When is it good to have cash?

When you are a fiduciary and do not make any commissions like me, you are free to give honest advice about a subject many planners do not want to discuss: Cash. Any planner that makes his/her living by commissions would never want you to have cash around, you have to invest it and make returns on it (and commissions for the planner). The financial infotainment industry is the same. Books, podcasts, and tv shows all want you to invest, cash is boring and does not sell advertising. They tell you its downright stupid to sit on a bunch of cash.

The refrain is the same:

  • You’re not making any return.
  • You’re losing money to inflation.
  • You’re too conservative.

First, of all. Always know how the person who is advising you is paid. Also know that well-intentioned friends sometimes want to sound like they know what they’re talking about because they listen to the latest podcast from some hedge fund guru. Disagreeing makes them question their own beliefs. Oops, ego bruising.

Here’s my advice on how much and when to keep cash. Always have the following in cash/cash equivalents:

  1. $3k for “stuff” that happens like car/home repairs, emergency flights, etc.
  2. 3-6 months of expenses for a total loss of income (i.e. job loss, divorce, disability)
  3. Enough for an expense coming IN THE NEXT 3-5 YEARS like a replacement car or bathroom remodel

Okay, now you ask WHY does it have to be in cash. You can sell equities or bonds with a mouse click. You can appreciate why you would not want to tie up cash in an illiquid investment like a condo or boat, but why not equities, bonds or even commodities like gold. You can have cash the next day when you sell.

Here’s why:

  • Market risk – you lost your job in a bad economy and need cash.

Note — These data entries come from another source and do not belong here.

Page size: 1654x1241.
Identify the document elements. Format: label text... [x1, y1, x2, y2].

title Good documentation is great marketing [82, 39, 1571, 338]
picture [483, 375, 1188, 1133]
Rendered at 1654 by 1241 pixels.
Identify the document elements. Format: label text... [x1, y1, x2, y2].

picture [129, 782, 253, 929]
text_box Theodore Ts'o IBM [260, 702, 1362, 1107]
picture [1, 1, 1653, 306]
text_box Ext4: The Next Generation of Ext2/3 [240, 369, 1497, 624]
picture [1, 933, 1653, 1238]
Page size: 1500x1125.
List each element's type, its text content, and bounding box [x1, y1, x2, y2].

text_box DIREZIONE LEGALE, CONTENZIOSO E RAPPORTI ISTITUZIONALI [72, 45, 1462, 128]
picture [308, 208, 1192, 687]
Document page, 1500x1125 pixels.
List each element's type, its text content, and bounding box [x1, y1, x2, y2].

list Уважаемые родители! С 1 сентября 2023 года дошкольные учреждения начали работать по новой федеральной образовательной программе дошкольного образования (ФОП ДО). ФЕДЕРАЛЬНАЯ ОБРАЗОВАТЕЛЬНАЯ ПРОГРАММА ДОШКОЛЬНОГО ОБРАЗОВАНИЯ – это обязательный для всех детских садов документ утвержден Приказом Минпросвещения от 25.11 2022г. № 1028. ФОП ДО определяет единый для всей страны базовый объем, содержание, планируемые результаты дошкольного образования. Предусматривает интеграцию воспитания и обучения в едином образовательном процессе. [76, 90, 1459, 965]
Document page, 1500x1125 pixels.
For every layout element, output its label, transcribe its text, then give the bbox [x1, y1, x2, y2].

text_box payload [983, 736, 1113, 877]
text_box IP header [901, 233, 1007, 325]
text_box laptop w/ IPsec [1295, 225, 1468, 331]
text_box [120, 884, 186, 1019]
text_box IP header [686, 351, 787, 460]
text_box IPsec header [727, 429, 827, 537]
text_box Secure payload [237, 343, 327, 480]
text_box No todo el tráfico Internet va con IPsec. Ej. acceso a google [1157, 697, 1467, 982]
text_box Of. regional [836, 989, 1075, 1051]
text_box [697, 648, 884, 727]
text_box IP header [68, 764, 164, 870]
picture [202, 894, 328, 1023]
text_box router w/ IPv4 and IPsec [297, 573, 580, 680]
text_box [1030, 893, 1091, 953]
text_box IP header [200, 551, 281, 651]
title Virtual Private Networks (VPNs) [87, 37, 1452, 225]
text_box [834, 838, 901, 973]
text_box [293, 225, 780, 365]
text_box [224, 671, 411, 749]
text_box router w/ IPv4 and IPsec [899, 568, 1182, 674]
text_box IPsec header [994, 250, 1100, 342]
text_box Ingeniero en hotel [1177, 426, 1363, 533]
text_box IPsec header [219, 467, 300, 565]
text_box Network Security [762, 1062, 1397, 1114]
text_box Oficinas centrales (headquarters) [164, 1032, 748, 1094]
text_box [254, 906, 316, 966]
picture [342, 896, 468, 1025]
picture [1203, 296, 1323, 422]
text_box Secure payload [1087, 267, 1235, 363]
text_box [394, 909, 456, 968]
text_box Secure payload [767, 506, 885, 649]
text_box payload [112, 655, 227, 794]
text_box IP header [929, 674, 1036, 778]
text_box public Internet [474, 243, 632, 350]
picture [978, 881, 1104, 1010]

Market is way down and you have to sell.
  • Taxes – if you sell a holding in a gain position because the roof just caved in, you may owe capital gains on it
  • Psychology – Don’t feel as secure without cash and/or you’re nervous about liquidating securities.

The third reason should not be dismissed. If you invest your cash and you need to replace the water heater, chances are you will use credit instead of selling equities to do it. We’re all like that. We don’t see investments as cash, because they are NOT. You subconsciously know there is additional cost to selling investments to pay for a home repair and you avoid it. Also, if you happen to remember 2008, you might remember that you wanted CASH, not bonds or equities. It’s the one thing that makes everyone feel safe.

Get comfortable with having cash around. Consider short term CDs, money markets or high yield savings accounts, in order to keep pace with inflation, but be savings secure with some cash.